Output the line with "- L2 vertebra: bounding" and every following line to the end of the material, exactly as they appear.

> _Provided material_
____________

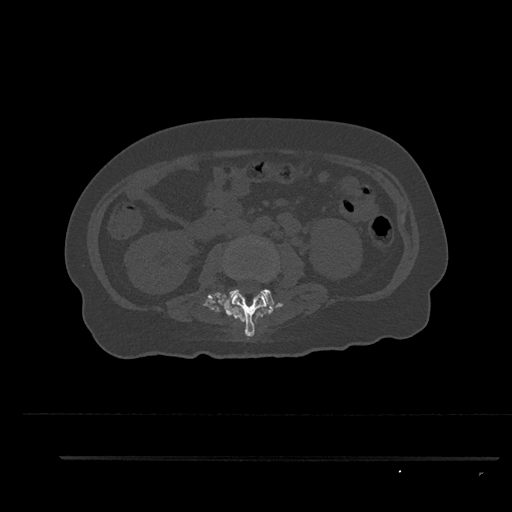
CT including the spine, one axial slice. Position 125 of 797 along the scan axis. Reconstruction kernel Br40s/3. Bone window (W 1800 / L 400 HU). 0.5 mm slice thickness. 512 × 512 image matrix, field of view 408 × 408 mm. Patient: female, 44 years. From the clinical record (not read from this slice): primary cancer: renal.
Structures marked on this image (semi-automatically segmented with operator editing):
- L2 vertebra: bounding box [x1, y1, x2, y2] px = [226, 292, 268, 337]
- L3 vertebra: [223, 239, 276, 307]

____________

> _Reply to the exercise_
- L2 vertebra: bounding box [x1, y1, x2, y2] px = [226, 292, 268, 337]
- L3 vertebra: [223, 239, 276, 307]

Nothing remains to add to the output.